While there is still a long road ahead, the bill already has seen one substantive amendment: excising the requirement that health care service plans ensure that a licensed physician “supervise the use of artificial intelligence decision-making tools” whenever said tools are used to “inform decisions to approve, modify, or deny requests by providers for authorization prior to, or concurrent with, the provision of health care services to insureds.” This amendment came about in response to concerns over the type of supervision expected or required of physicians to ensure compliance with the proposed law. And because a violation of the Knox-Keene Act can expose a health care service plan to liability, removing such vague and ambiguous supervision language removes that category of compliance risk.

Notwithstanding these developments, SB 1120’s goals seem largely to follow the lead already established by CMS in its February 2024 FAQ guidance on the April 5, 2023, final rule for Medicare Advantage coverage criteria.
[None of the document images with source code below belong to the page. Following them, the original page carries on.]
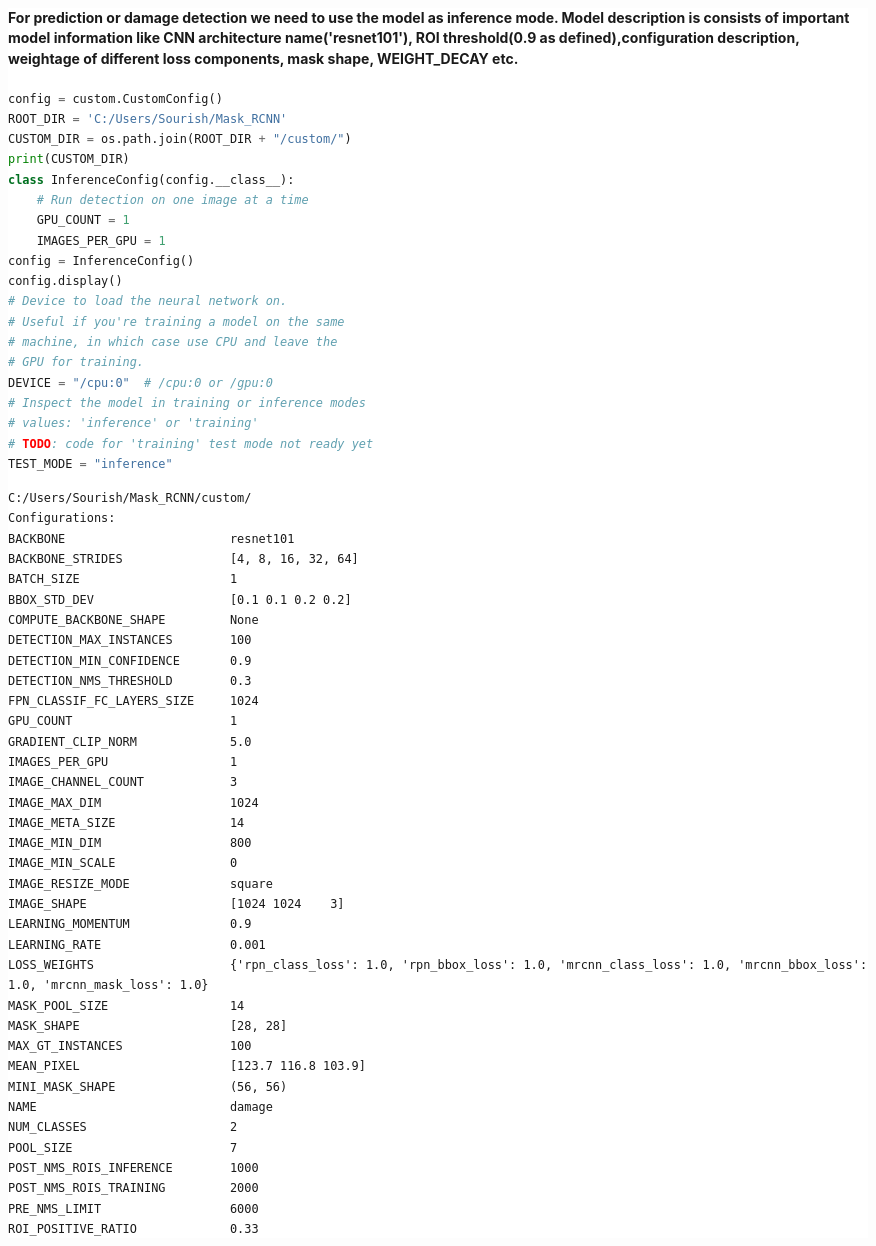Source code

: #### For prediction or damage detection we need to use the model as inference mode. Model description is consists of important model information like CNN architecture name('resnet101'), ROI threshold(0.9 as defined),configuration description, weightage of different loss components, mask shape, WEIGHT_DECAY etc. 
```python
config = custom.CustomConfig()
ROOT_DIR = 'C:/Users/Sourish/Mask_RCNN'
CUSTOM_DIR = os.path.join(ROOT_DIR + "/custom/")
print(CUSTOM_DIR)
class InferenceConfig(config.__class__):
    # Run detection on one image at a time
    GPU_COUNT = 1
    IMAGES_PER_GPU = 1
config = InferenceConfig()
config.display()
# Device to load the neural network on.
# Useful if you're training a model on the same 
# machine, in which case use CPU and leave the
# GPU for training.
DEVICE = "/cpu:0"  # /cpu:0 or /gpu:0
# Inspect the model in training or inference modes
# values: 'inference' or 'training'
# TODO: code for 'training' test mode not ready yet
TEST_MODE = "inference"
```
    C:/Users/Sourish/Mask_RCNN/custom/
    Configurations:
    BACKBONE                       resnet101
    BACKBONE_STRIDES               [4, 8, 16, 32, 64]
    BATCH_SIZE                     1
    BBOX_STD_DEV                   [0.1 0.1 0.2 0.2]
    COMPUTE_BACKBONE_SHAPE         None
    DETECTION_MAX_INSTANCES        100
    DETECTION_MIN_CONFIDENCE       0.9
    DETECTION_NMS_THRESHOLD        0.3
    FPN_CLASSIF_FC_LAYERS_SIZE     1024
    GPU_COUNT                      1
    GRADIENT_CLIP_NORM             5.0
    IMAGES_PER_GPU                 1
    IMAGE_CHANNEL_COUNT            3
    IMAGE_MAX_DIM                  1024
    IMAGE_META_SIZE                14
    IMAGE_MIN_DIM                  800
    IMAGE_MIN_SCALE                0
    IMAGE_RESIZE_MODE              square
    IMAGE_SHAPE                    [1024 1024    3]
    LEARNING_MOMENTUM              0.9
    LEARNING_RATE                  0.001
    LOSS_WEIGHTS                   {'rpn_class_loss': 1.0, 'rpn_bbox_loss': 1.0, 'mrcnn_class_loss': 1.0, 'mrcnn_bbox_loss': 1.0, 'mrcnn_mask_loss': 1.0}
    MASK_POOL_SIZE                 14
    MASK_SHAPE                     [28, 28]
    MAX_GT_INSTANCES               100
    MEAN_PIXEL                     [123.7 116.8 103.9]
    MINI_MASK_SHAPE                (56, 56)
    NAME                           damage
    NUM_CLASSES                    2
    POOL_SIZE                      7
    POST_NMS_ROIS_INFERENCE        1000
    POST_NMS_ROIS_TRAINING         2000
    PRE_NMS_LIMIT                  6000
    ROI_POSITIVE_RATIO             0.33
In that guidance, CMS acknowledged the role AI tools already play in making coverage decisions, and offered industry guidance on how health plans should think about utilizing AI tools in this context. For example, CMS emphasized that AI tools not be used as a substitute for a physician’s recommendations, clinical notes, or the patient’s individualized medical history. CMS further expressed its concern that algorithms and AI tools potentially could exacerbate discrimination and bias, and admonished those who utilize these tools to be mindful of complying with the nondiscrimination requirements of Section 1557 of the Affordable Care Act. Like SB 1120, the CMS guidance also requires that AI tools be used in a manner consistent with publicly posted policies. In other words, SB 1120 appears largely to follow in CMS’ footsteps, meaning health plans might not have to worry about navigating dramatically different statutory and regulatory landscapes on this topic.

Those similarities aside, SB 1120 and the CMS guidance appear to differ in one important way: appreciating the differences among various AI tools. As noted above, SB 1120 paints AI tools with a broad brush, referring to, “algorithms, artificial intelligence, and other software tools.” CMS by contrast points out the technical differences among algorithms and machine learning AI systems. In other words, the CMS guidance acknowledges the nuance among the various technological tools on the market as opposed to SB 1120’s catchall framing. Whether this distinction will persist is yet to be seen. Setting that difference aside, California health plans can expect state and federal scrutiny into how AI tools are used to ensure they do not supplant fully the traditional approaches to patient-centered, provider-driven care.